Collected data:
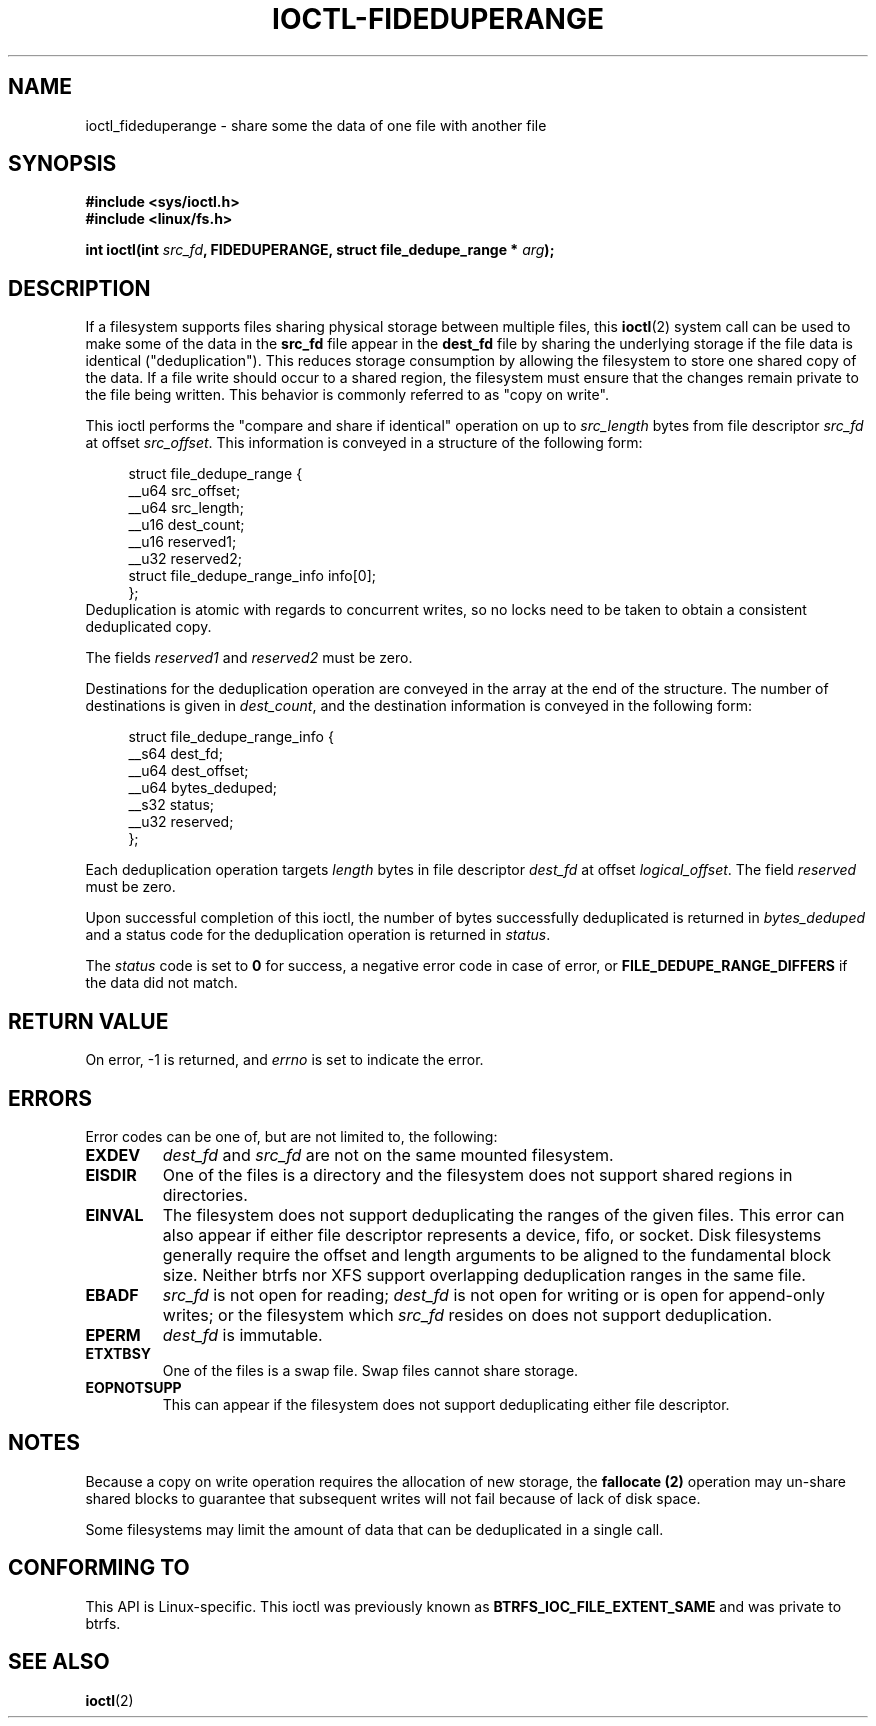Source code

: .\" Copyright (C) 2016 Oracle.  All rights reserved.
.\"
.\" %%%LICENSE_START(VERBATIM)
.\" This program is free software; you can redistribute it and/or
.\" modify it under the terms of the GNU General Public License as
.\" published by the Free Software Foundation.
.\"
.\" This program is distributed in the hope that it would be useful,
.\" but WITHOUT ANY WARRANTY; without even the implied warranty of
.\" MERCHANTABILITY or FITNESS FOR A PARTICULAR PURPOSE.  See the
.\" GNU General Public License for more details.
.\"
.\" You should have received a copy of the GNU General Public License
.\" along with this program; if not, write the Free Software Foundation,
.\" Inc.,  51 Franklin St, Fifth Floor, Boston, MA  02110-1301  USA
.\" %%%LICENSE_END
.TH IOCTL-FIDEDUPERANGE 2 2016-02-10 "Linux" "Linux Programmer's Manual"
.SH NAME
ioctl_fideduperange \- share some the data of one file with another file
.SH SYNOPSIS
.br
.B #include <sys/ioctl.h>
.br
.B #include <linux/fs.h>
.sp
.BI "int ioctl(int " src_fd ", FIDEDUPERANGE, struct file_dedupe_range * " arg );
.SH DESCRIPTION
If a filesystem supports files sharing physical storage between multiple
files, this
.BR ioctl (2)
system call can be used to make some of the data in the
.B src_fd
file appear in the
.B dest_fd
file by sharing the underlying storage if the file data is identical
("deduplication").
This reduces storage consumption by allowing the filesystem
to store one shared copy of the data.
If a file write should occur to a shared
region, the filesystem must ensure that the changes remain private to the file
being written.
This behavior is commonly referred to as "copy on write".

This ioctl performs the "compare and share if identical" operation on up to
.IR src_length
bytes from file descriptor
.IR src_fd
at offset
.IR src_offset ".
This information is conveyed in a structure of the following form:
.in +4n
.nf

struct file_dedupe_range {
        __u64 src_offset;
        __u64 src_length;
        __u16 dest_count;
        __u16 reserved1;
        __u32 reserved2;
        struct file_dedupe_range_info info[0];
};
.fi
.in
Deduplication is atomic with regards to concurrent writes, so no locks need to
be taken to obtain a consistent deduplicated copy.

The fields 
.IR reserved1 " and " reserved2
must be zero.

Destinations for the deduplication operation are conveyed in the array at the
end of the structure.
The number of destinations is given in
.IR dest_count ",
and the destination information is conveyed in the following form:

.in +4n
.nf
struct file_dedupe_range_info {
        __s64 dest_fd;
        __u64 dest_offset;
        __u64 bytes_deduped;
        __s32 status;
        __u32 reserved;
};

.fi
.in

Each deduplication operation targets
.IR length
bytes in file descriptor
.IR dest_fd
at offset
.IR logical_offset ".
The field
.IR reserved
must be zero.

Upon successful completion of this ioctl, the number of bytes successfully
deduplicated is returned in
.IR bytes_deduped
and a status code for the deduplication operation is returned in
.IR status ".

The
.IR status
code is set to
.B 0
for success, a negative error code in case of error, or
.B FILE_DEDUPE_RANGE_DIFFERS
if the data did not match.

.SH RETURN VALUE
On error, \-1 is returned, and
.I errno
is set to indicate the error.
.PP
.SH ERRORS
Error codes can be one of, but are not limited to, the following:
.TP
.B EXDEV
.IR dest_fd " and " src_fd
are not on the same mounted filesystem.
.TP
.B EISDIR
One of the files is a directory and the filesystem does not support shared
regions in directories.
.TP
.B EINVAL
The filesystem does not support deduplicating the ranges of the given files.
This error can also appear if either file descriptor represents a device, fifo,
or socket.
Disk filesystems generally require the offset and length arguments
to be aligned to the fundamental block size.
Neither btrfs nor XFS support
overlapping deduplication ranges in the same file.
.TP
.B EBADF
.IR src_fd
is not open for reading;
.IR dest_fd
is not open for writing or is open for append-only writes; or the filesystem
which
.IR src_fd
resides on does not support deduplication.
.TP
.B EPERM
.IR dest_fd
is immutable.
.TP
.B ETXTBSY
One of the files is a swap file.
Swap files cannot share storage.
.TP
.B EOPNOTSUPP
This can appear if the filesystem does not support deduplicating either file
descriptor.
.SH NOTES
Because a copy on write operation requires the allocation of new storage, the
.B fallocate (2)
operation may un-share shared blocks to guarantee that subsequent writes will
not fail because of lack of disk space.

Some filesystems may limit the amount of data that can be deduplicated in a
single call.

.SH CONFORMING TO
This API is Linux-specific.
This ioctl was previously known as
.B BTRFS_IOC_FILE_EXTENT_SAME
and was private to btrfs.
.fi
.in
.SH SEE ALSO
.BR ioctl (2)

Request:
Please set down every record exactly as it appears, leaving out the pictures.

Output of the exercise:
Source code

: .\" Copyright (C) 2016 Oracle.  All rights reserved.
.\"
.\" %%%LICENSE_START(VERBATIM)
.\" This program is free software; you can redistribute it and/or
.\" modify it under the terms of the GNU General Public License as
.\" published by the Free Software Foundation.
.\"
.\" This program is distributed in the hope that it would be useful,
.\" but WITHOUT ANY WARRANTY; without even the implied warranty of
.\" MERCHANTABILITY or FITNESS FOR A PARTICULAR PURPOSE.  See the
.\" GNU General Public License for more details.
.\"
.\" You should have received a copy of the GNU General Public License
.\" along with this program; if not, write the Free Software Foundation,
.\" Inc.,  51 Franklin St, Fifth Floor, Boston, MA  02110-1301  USA
.\" %%%LICENSE_END
.TH IOCTL-FIDEDUPERANGE 2 2016-02-10 "Linux" "Linux Programmer's Manual"
.SH NAME
ioctl_fideduperange \- share some the data of one file with another file
.SH SYNOPSIS
.br
.B #include <sys/ioctl.h>
.br
.B #include <linux/fs.h>
.sp
.BI "int ioctl(int " src_fd ", FIDEDUPERANGE, struct file_dedupe_range * " arg );
.SH DESCRIPTION
If a filesystem supports files sharing physical storage between multiple
files, this
.BR ioctl (2)
system call can be used to make some of the data in the
.B src_fd
file appear in the
.B dest_fd
file by sharing the underlying storage if the file data is identical
("deduplication").
This reduces storage consumption by allowing the filesystem
to store one shared copy of the data.
If a file write should occur to a shared
region, the filesystem must ensure that the changes remain private to the file
being written.
This behavior is commonly referred to as "copy on write".

This ioctl performs the "compare and share if identical" operation on up to
.IR src_length
bytes from file descriptor
.IR src_fd
at offset
.IR src_offset ".
This information is conveyed in a structure of the following form:
.in +4n
.nf

struct file_dedupe_range {
        __u64 src_offset;
        __u64 src_length;
        __u16 dest_count;
        __u16 reserved1;
        __u32 reserved2;
        struct file_dedupe_range_info info[0];
};
.fi
.in
Deduplication is atomic with regards to concurrent writes, so no locks need to
be taken to obtain a consistent deduplicated copy.

The fields 
.IR reserved1 " and " reserved2
must be zero.

Destinations for the deduplication operation are conveyed in the array at the
end of the structure.
The number of destinations is given in
.IR dest_count ",
and the destination information is conveyed in the following form:

.in +4n
.nf
struct file_dedupe_range_info {
        __s64 dest_fd;
        __u64 dest_offset;
        __u64 bytes_deduped;
        __s32 status;
        __u32 reserved;
};

.fi
.in

Each deduplication operation targets
.IR length
bytes in file descriptor
.IR dest_fd
at offset
.IR logical_offset ".
The field
.IR reserved
must be zero.

Upon successful completion of this ioctl, the number of bytes successfully
deduplicated is returned in
.IR bytes_deduped
and a status code for the deduplication operation is returned in
.IR status ".

The
.IR status
code is set to
.B 0
for success, a negative error code in case of error, or
.B FILE_DEDUPE_RANGE_DIFFERS
if the data did not match.

.SH RETURN VALUE
On error, \-1 is returned, and
.I errno
is set to indicate the error.
.PP
.SH ERRORS
Error codes can be one of, but are not limited to, the following:
.TP
.B EXDEV
.IR dest_fd " and " src_fd
are not on the same mounted filesystem.
.TP
.B EISDIR
One of the files is a directory and the filesystem does not support shared
regions in directories.
.TP
.B EINVAL
The filesystem does not support deduplicating the ranges of the given files.
This error can also appear if either file descriptor represents a device, fifo,
or socket.
Disk filesystems generally require the offset and length arguments
to be aligned to the fundamental block size.
Neither btrfs nor XFS support
overlapping deduplication ranges in the same file.
.TP
.B EBADF
.IR src_fd
is not open for reading;
.IR dest_fd
is not open for writing or is open for append-only writes; or the filesystem
which
.IR src_fd
resides on does not support deduplication.
.TP
.B EPERM
.IR dest_fd
is immutable.
.TP
.B ETXTBSY
One of the files is a swap file.
Swap files cannot share storage.
.TP
.B EOPNOTSUPP
This can appear if the filesystem does not support deduplicating either file
descriptor.
.SH NOTES
Because a copy on write operation requires the allocation of new storage, the
.B fallocate (2)
operation may un-share shared blocks to guarantee that subsequent writes will
not fail because of lack of disk space.

Some filesystems may limit the amount of data that can be deduplicated in a
single call.

.SH CONFORMING TO
This API is Linux-specific.
This ioctl was previously known as
.B BTRFS_IOC_FILE_EXTENT_SAME
and was private to btrfs.
.fi
.in
.SH SEE ALSO
.BR ioctl (2)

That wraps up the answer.